[twg-tds] storing scripts in the texmf tree

Fri Feb 13 21:43:41 CET 2004

Paul Vojta writes:
> On Fri, Feb 13, 2004 at 07:51:30PM +0100, Olaf Weber wrote:

>> > -  a service (on some port)
>> 
>> Not implemented (yet).
>> 
>> > -  shared memory for subprocesses
>> 
>> As currently implemented, the datastructures are not suitable for
>> this.  In test versions I have been playing with datastructures that
>> are (they have to be independent of the address at which the data is
>> loaded).

> Of course, the logical next step would be a file system (kpsefs).

> :-)

:-P

One possibility I'm exploring is using a 'texmf.zip' for the texmf
tree.  We have again the issue that (like building the hash table from
the ls-R file) building the index into the zip will be a fairly
expensive operation, which could conceivably benefit from things like
daemonizing or sharing.

It is also interesting to see just how large the datastructures have
become.  Take the ls-R file in texmf-dist of TeX-live:

texmf-dist$ wc ls-R
 53964  50188 643296 ls-R

(That's lines, words, and bytes)

To a first approximation, storing every string in the file takes
643296 bytes.  Each "word" is an entry: 16 bytes/hash bucket
<hash,key,value,next>.  Plus an array that indexes to the first bucket
in each chain (currently 15991, lets say 16384), 4 bytes/entry.

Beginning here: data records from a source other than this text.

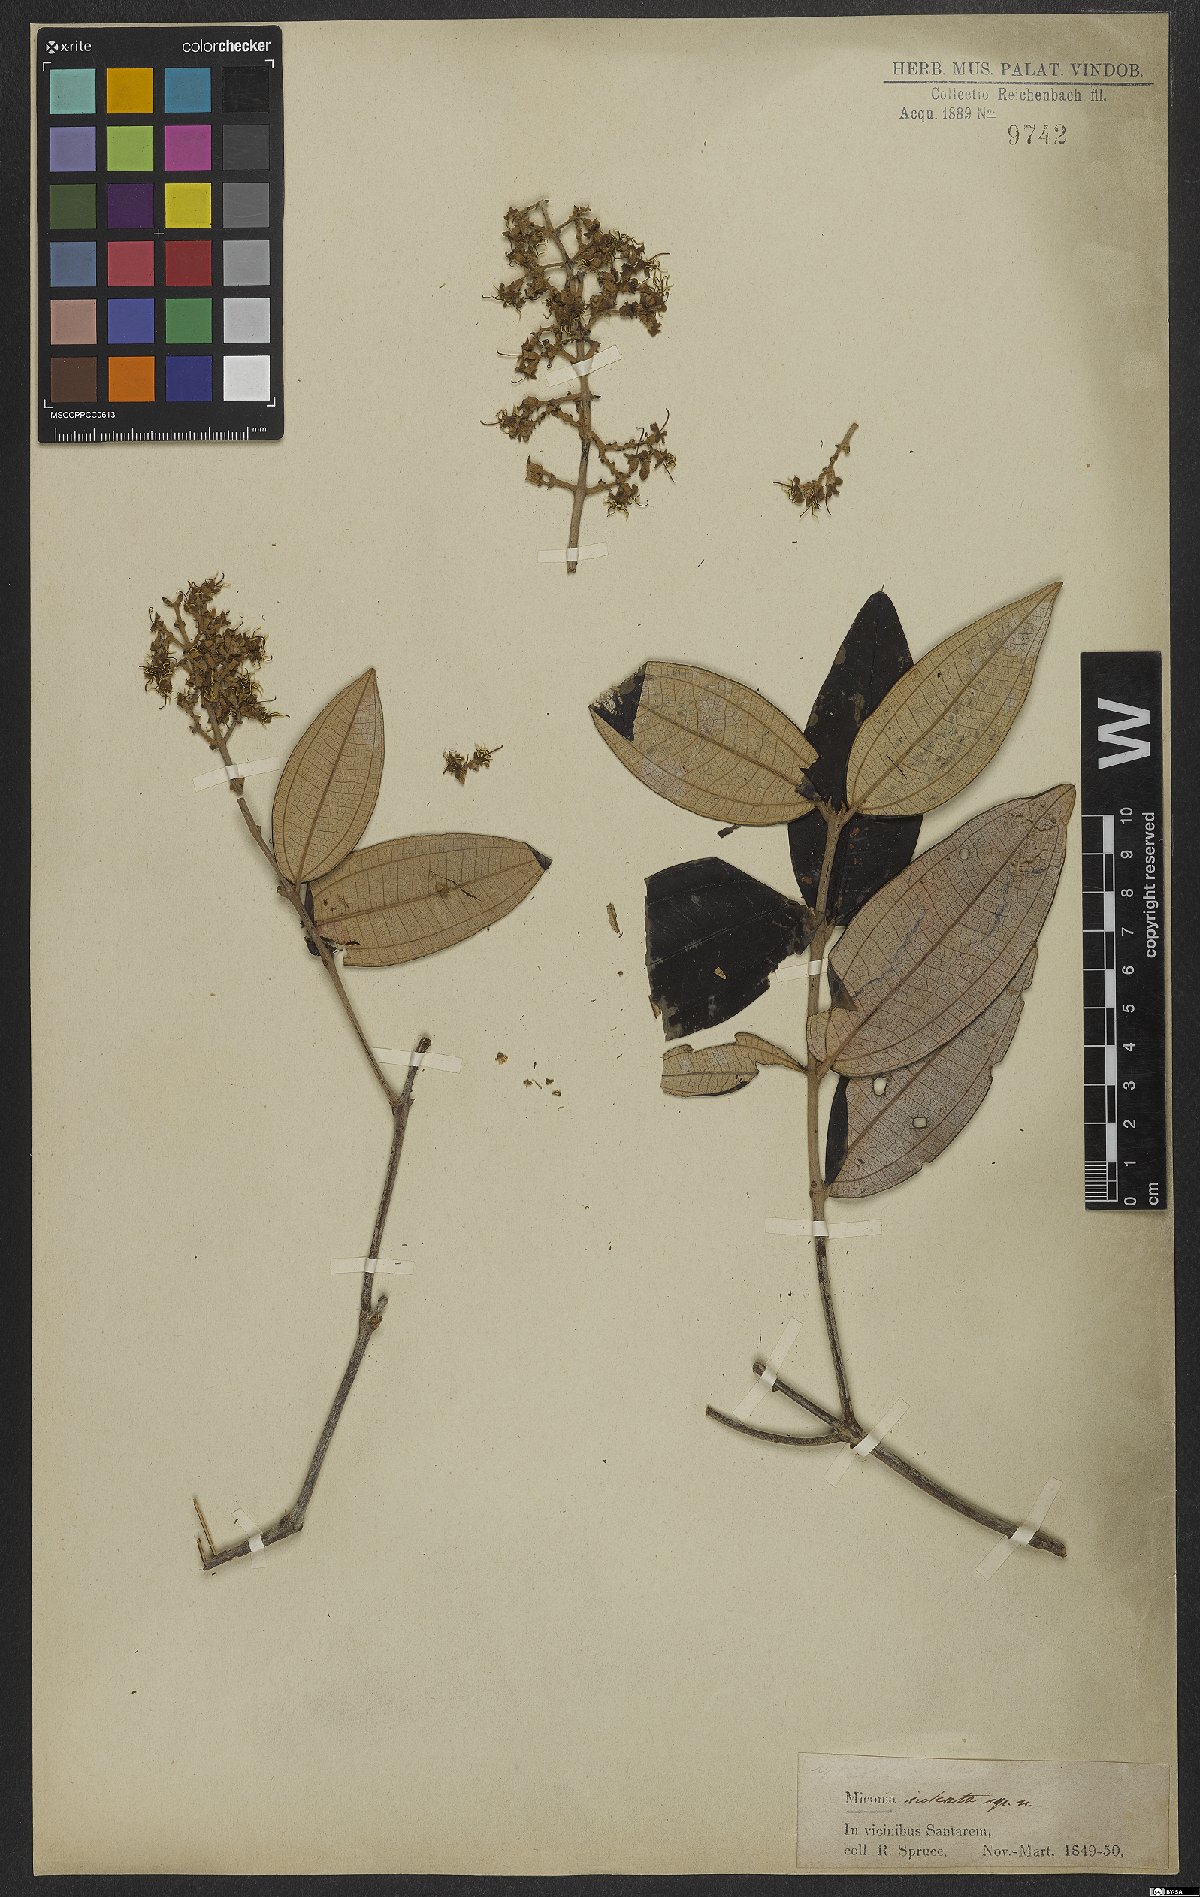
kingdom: Plantae
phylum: Tracheophyta
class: Magnoliopsida
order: Myrtales
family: Melastomataceae
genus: Miconia
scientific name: Miconia sulcata
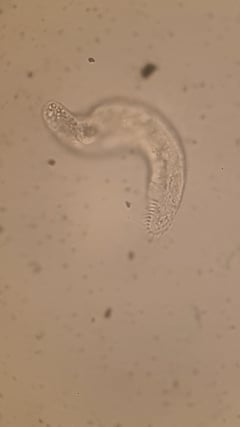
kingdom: Chromista
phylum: Ciliophora
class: Hypotrichea
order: Urostylida
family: Urostylidae
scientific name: Urostylidae
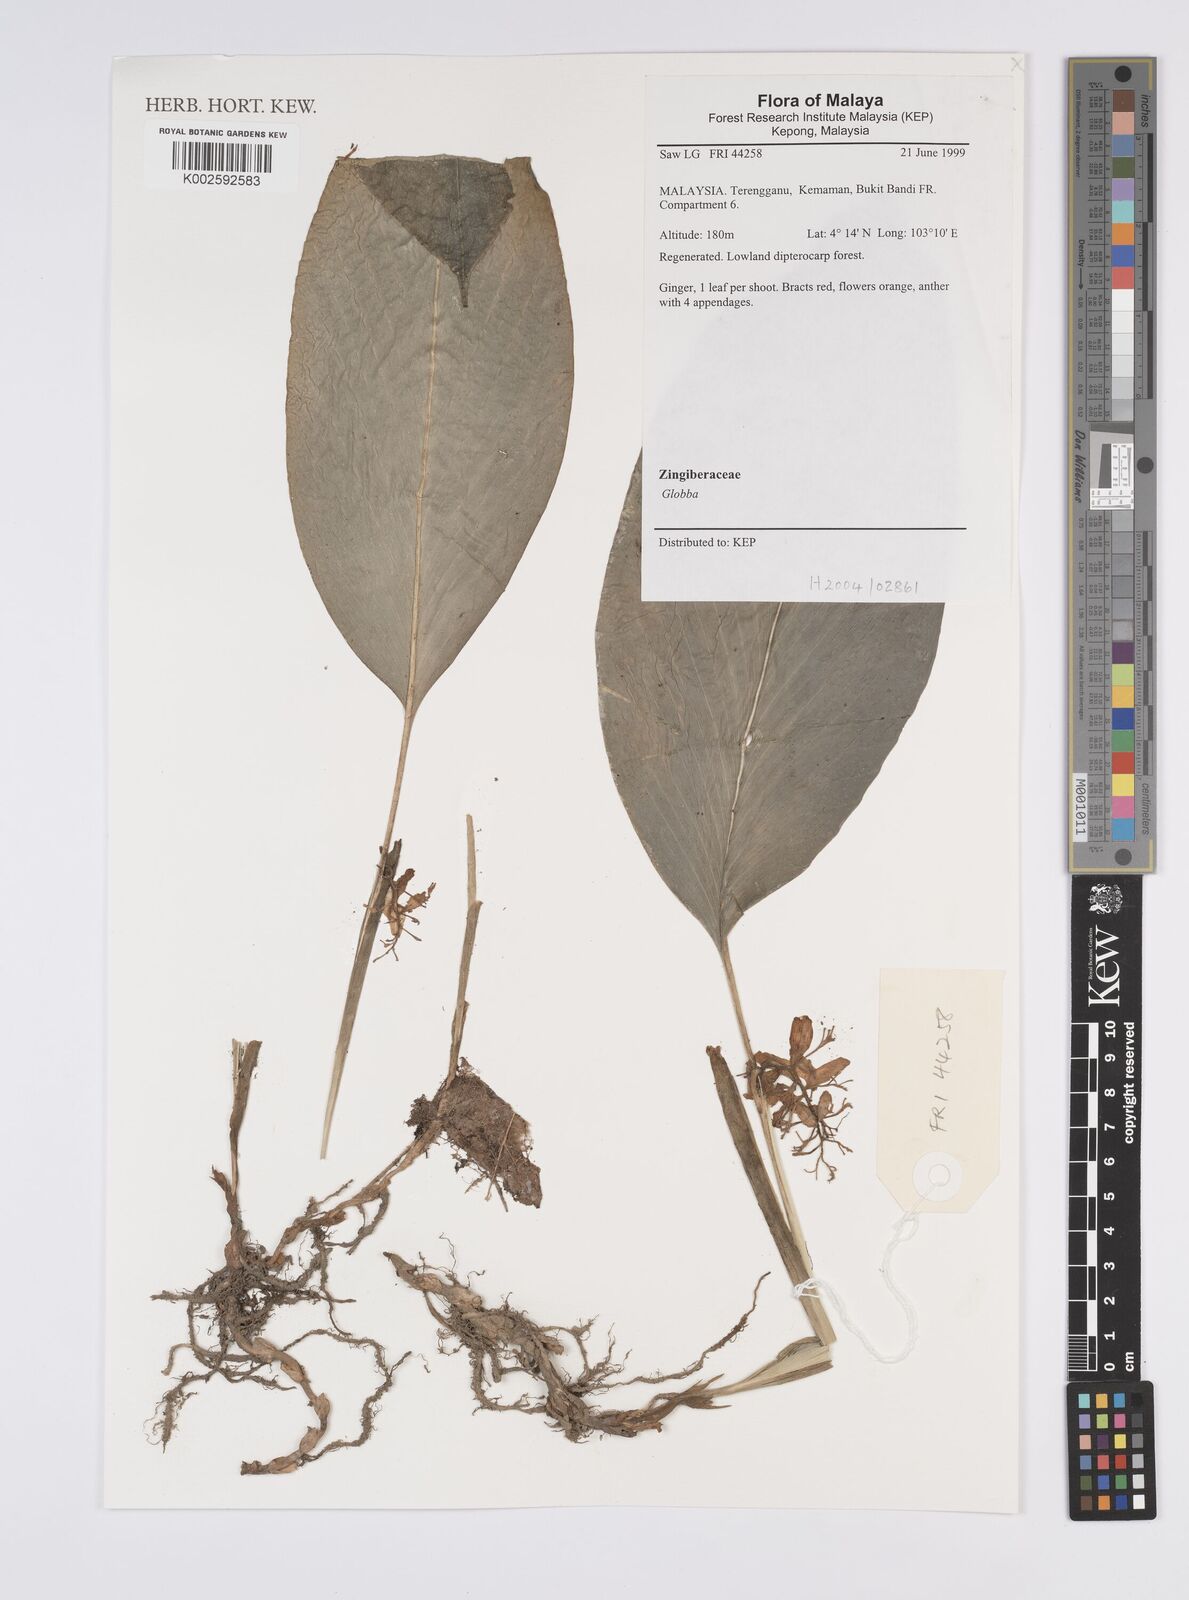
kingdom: Plantae
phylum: Tracheophyta
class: Liliopsida
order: Zingiberales
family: Zingiberaceae
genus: Globba
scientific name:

   643296 + 16 * 50188 + 4 * 16384
=  643296 +     803008 +     65536
=  643296       868544
= 1511840

The hash table and chains require more room than the actual data, and
we're above a megabyte in total.

(Note: I store the hash in the table because I'm using a different
hash function which should result in a better 32 bit key.  With a
power-of-two table size, I can mask bits to get a bucket number, and
compare hashes before I have to compare strings when looking for the
right bucket in the chain.  This may be overkill, as the average chain
length is a bit over 3 in this case.)

-- 
Olaf Weber

               (This space left blank for technical reasons.)